- [Photos with camera intrinsics]
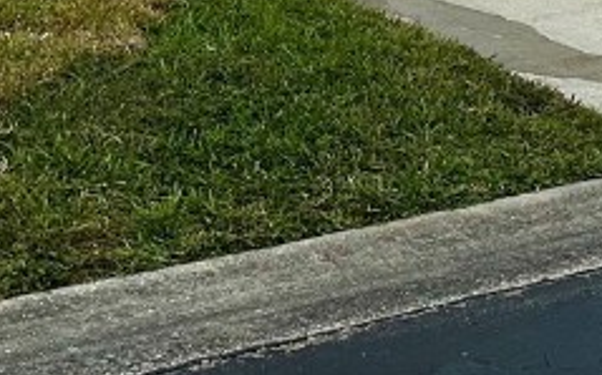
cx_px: 579
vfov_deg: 10.7
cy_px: -440
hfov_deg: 18.7
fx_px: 1787
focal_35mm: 109
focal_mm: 6.86
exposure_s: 1/4762
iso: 80
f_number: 1.78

- [What is required] Exact copy, no pictures: reproduce every record as it stands.

- [Response to the task]
cx_px: 579
vfov_deg: 10.7
cy_px: -440
hfov_deg: 18.7
fx_px: 1787
focal_35mm: 109
focal_mm: 6.86
exposure_s: 1/4762
iso: 80
f_number: 1.78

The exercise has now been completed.